The connection between anti-Catholicism and the Left, and between Catholicism and the Right, is obvious to anyone with even a superficial knowledge of the last three centuries of history. In fact, there is–historically speaking–very little to keep us from defining liberalism as “the political movement that seeks the destruction of the Catholic Church” and conservatism as “the policical movement that defends the Catholic Church and her social power”. True, there have been great Protestant conservatives, such as Burke and Coleridge, but they represent a minority sensibility among their religion, and their Protestantism often seems to be the least conservative thing about them. One feels, for example, that Burke would have been a more consistent anti-revolutionary if he had opposed the Reformation and the “Glorious” revolution as well as the others. On the other hand, a search for great Catholic liberals tends to demonstrate the incompatibility of the two things. One could name figures like Montesquieu or Tocqueville, but they combined the two by been mild both in their politics (today, these two are mostly read by conservatives) and in their faith. People who try to be militantly liberal and militantly Catholic generally find that they must make a choice–either to apostosize from the Church, like Lamennais, or to turn against liberalism on crucial points, like Maritain or Pope Paul VI. The story of Pope Paul VI shows clearly why no Catholic can be a liberal. Here was a pontiff desperate to appease the Left at all costs, who sacrificed the liturgy to their profane whims, who tolerated open apostasy and communism in the clergy, but the Left still wasn’t satisfied. They demanded he sacrifice immutable Christian teachings, on sex and also on other subjects, and this was something no Pope could do. One could also point to the stories of famous Catholic converts: very often the move to Rome coincided with a political move to the Right. Orestes Brownson and Richard John Neuhaus would be two American examples. I can think of no case where conversion to Catholicism has moved anyone to the Left.
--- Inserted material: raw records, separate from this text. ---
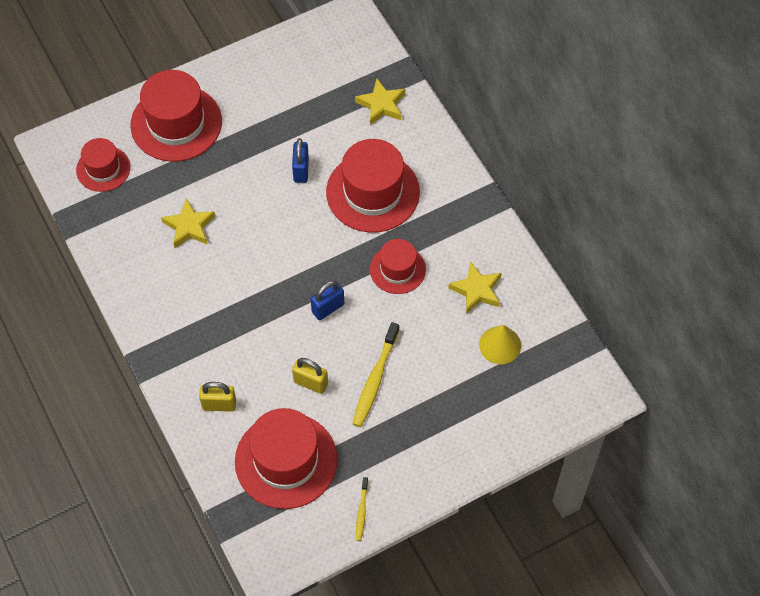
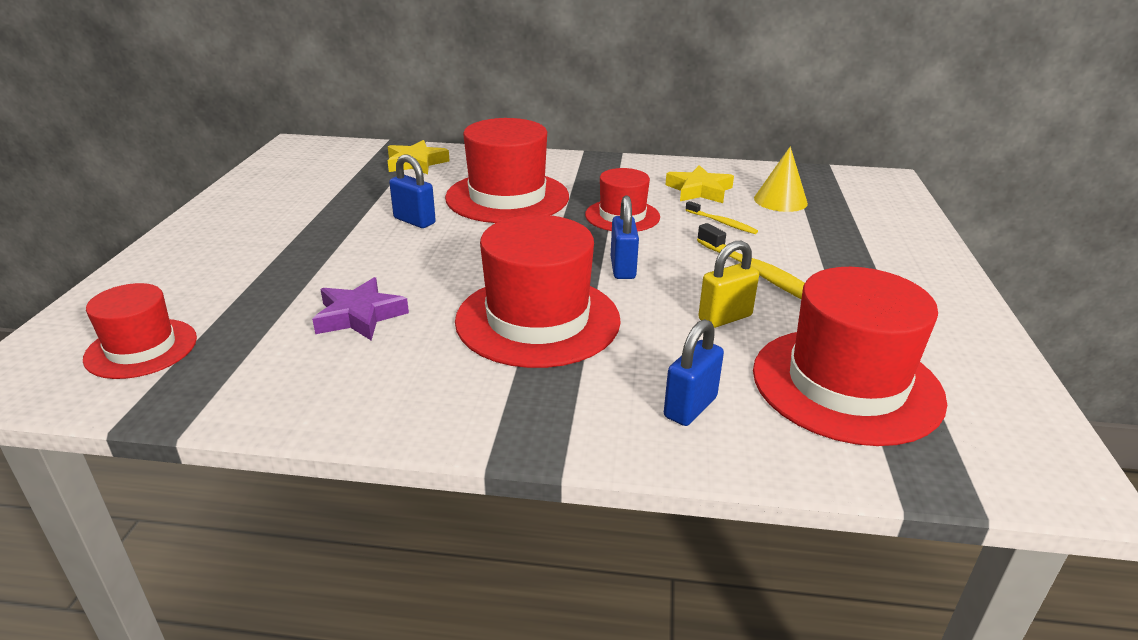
camera: 55 degrees left, 30 degrees down
red hat [131,70,222,162] -> red hat moved to [455,215,621,368]
yellow star [161,198,215,248] -> purple star [312,277,409,340]
yellow padlock [199,382,236,412] -> blue padlock [664,319,724,426]
yellow toothbrush [356,477,368,541] -> yellow toothbrush moved to [686,201,758,234]

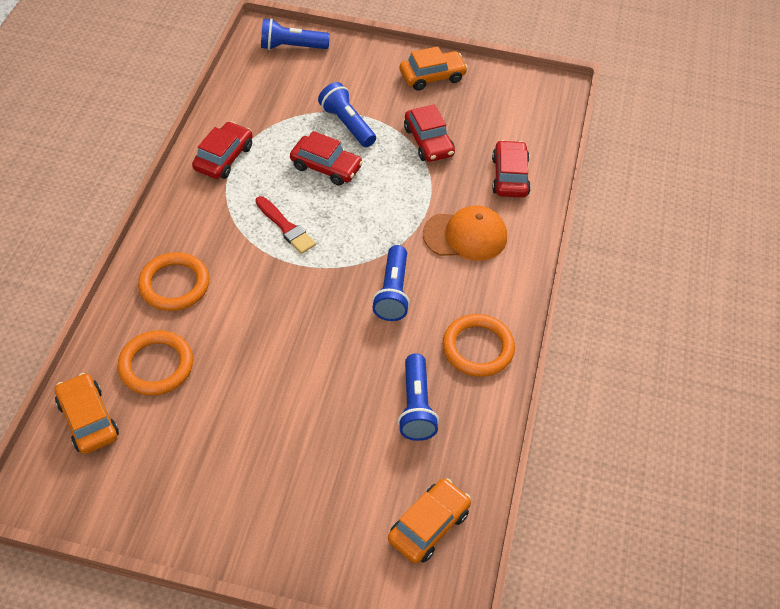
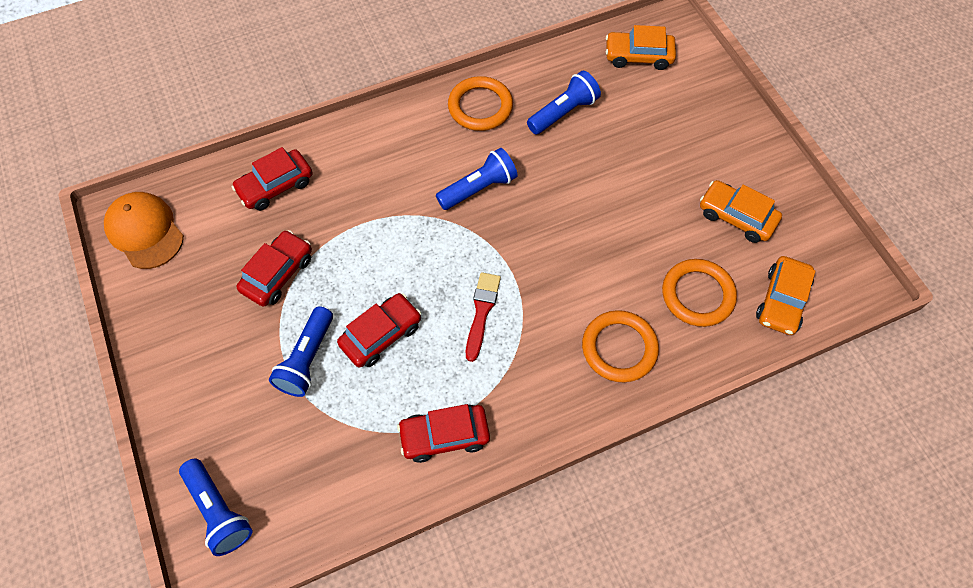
camera: 125 degrees left, 10 degrees up
red car [290,131,363,186] -> red car turned 60 degrees clockwise [337,293,421,368]
orange car [400,46,468,91] -> orange car moved to [700,180,782,243]
orange cap [423,205,507,261] -> orange cap moved to [104,192,184,269]

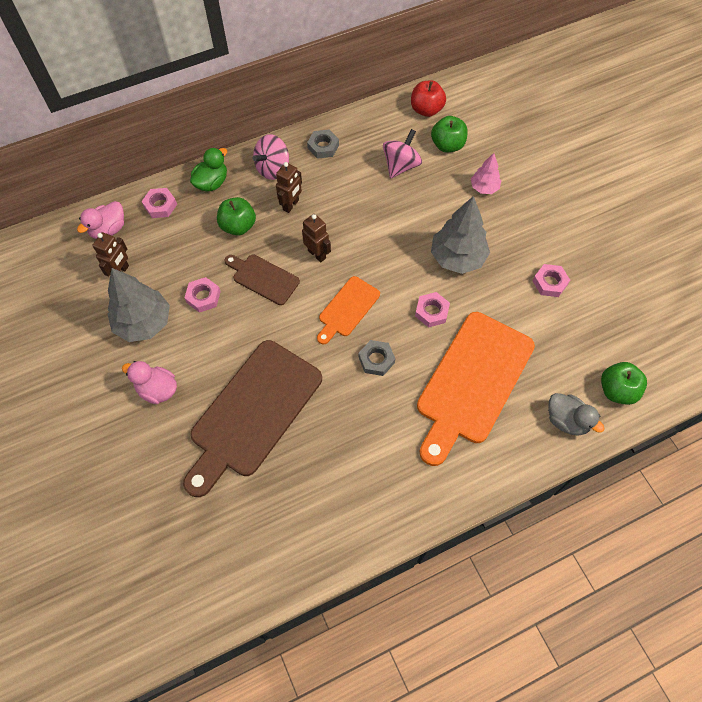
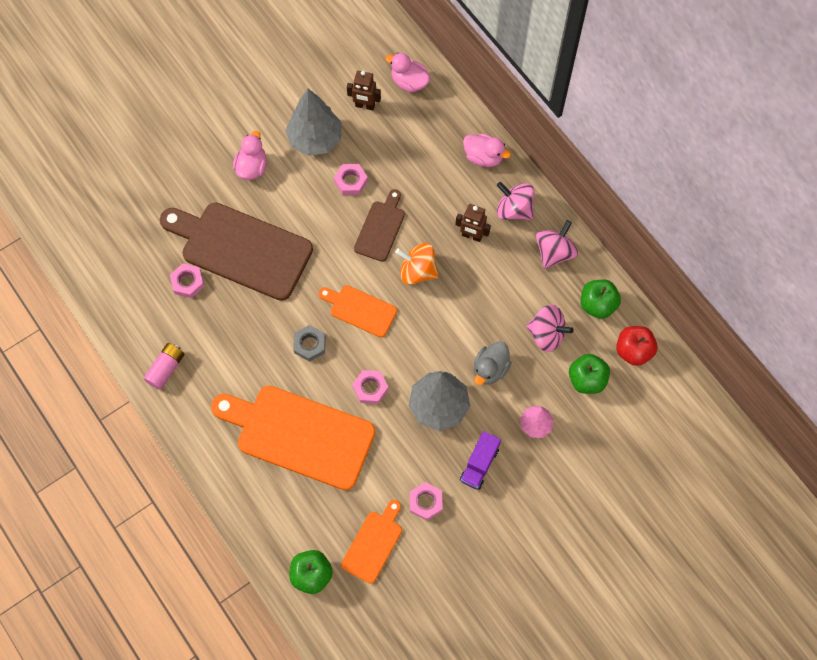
camera: 80 degrees right, 5 degrees up
pink nut [142,188,177,218] -> pink nut moved to [170,263,205,298]
green duck [190,147,227,191] -> pink duck [463,134,511,167]
green apple [217,197,256,236] -> green apple moved to [581,279,621,319]
brown robot [302,214,331,262] -> orange spinning top [395,243,439,285]
grey nut [307,130,339,159] -> pink spinning top [536,220,578,269]
grey duck [548,393,604,436] -> grey duck moved to [474,342,512,385]
none -> pink battery [143,343,184,390]
none -> orange cutting board [341,500,402,584]
none -> purple truck [460,431,501,490]

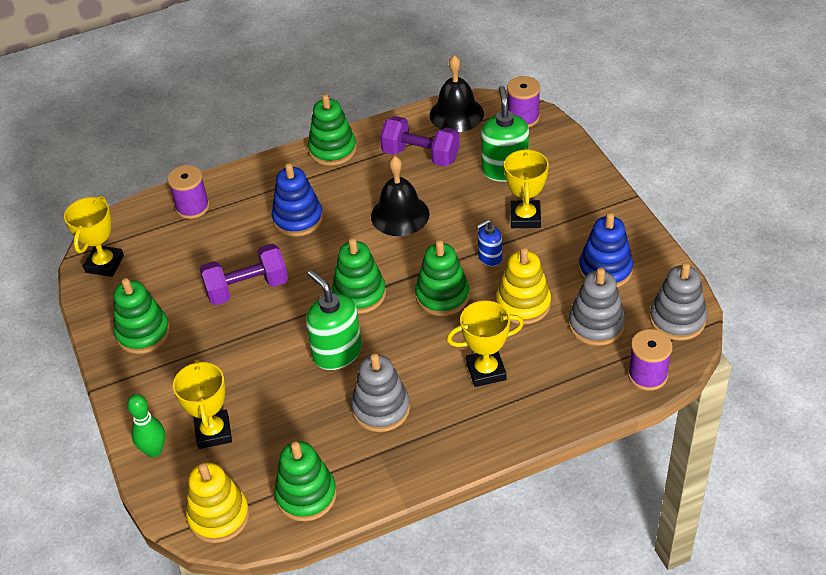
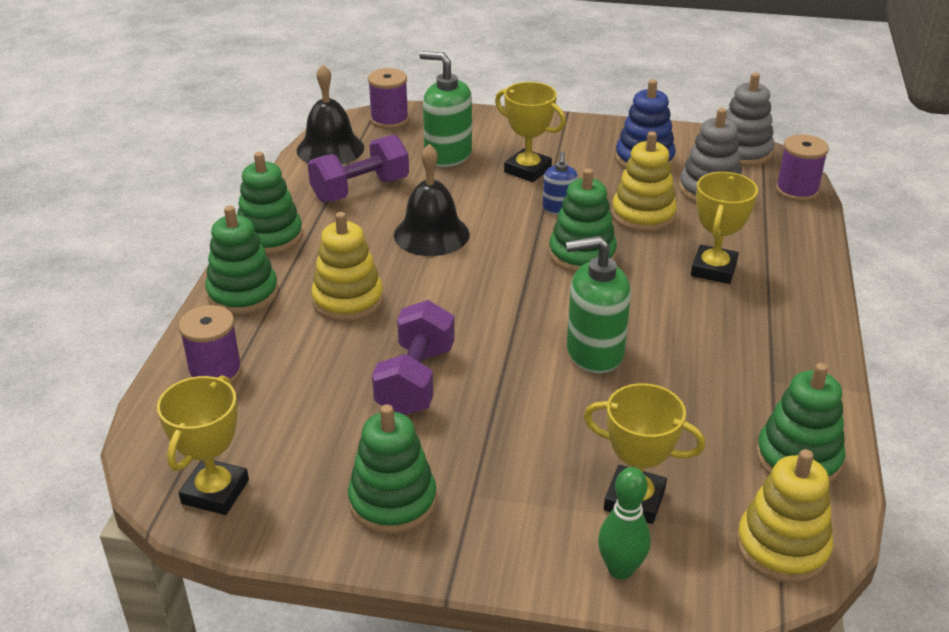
camera: 60 degrees left, 10 degrees down
yellow trophy [64,196,124,277] -> yellow trophy turned 60 degrees clockwise [157,375,249,515]
blue stacking toy [272,163,323,237] -> yellow stacking toy [311,212,383,322]
green stacking toy [332,238,386,314] -> green stacking toy moved to [205,206,278,315]
grey stacking toy [351,353,410,432] -> none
The Catholic Church is an inherently reactionary institution. Impossible as it would seem to dispute it, some still feel compelled to try. Time and again, I hear American Catholic bloggers whining about how the labels “conservative” or “liberal” don’t apply to the Church, that people only use these labels because they’re obsessed with politics and see it even when it isn’t there. A quick answer to this complaint is that, if it’s arbitrary whether one calls the Church “liberal” or “conservative”, how does one explain the fact that everybody who does think the Church has a political posture describes it as conservative? If the label were arbitrary, it could just as easily go the other way.
What Americans mean when they say Catholicism is neither liberal nor conservative is that it is neither Democratic nor Republican. This is true enough, but it’s true because the Republican Party is not perfectly conservative, not because the Catholic Church isn’t. To the extent that Republicans are classical liberals, the Church disagrees with them; to the extent they are true conservatives, they share the mind of the Church and will generally be accused of being Catholic theocrats.
People sometimes describe Catholic teachings as generally conservative, but with some concessions to liberalism or socialism. The examples they give, however, prove that there are no concessions. For example, one might say that the Church in the Middle Ages endorsed the feudal hierarchy on one hand while maintaining the “spiritual” equality of all people on the other hand, and that this represents some sort of compromise between hierarchy and egalitarianism. In fact, the doctrine of spiritual equality made the Church perfectly aristocratic, not imperfectly so. The aristocratic principle is that authority comes from traditionally-assigned social roles, not the competence of the individual or the will of the majority. If one were to maintain that noblemen are inherently better people than commoners, this would be imperfect aristocratic belief. It would mean that one had lost faith in the legitimacy of tradition and felt the need to switch one’s justification to one of competency; one declares that (miraculously) the best people and the hereditary nobility just happen to be the same bunch. In the same way, the Nazis were imperfect racialists when they claimed superiority for the Aryan race. A true racist wouldn’t feel the need to justify his ethnic loyalty by invoking some universal qualities that his race serves to promote. Or consider what St. Augustine says in the Confessions:
And as in his soul there is one element which deliberates and aspires to dominion, and another element which is submissive and obedient, so in the bodily realm woman is made for man. In mental power she has an equal capacity of rational intelligence, but by the sex of her body she is submissive to the masculine sex. This is analogous to the way in which the impulse for action is subordinate to the rational mind”s prudent concern that the act is right.
Augustine is not compromising his patriarchism when he claims that women are as smart as men. On the contrary, patriarchy demands that authority proceed from sexual symbolism rather than intelligence. A man who claimed to rule his wife because of being smarter would be abandoning the traditional justifications for male headship.
Let us, then, admit what most people have sensed: Rome is at an end of the political spectrum, not nowhere and not somewhere in the middle.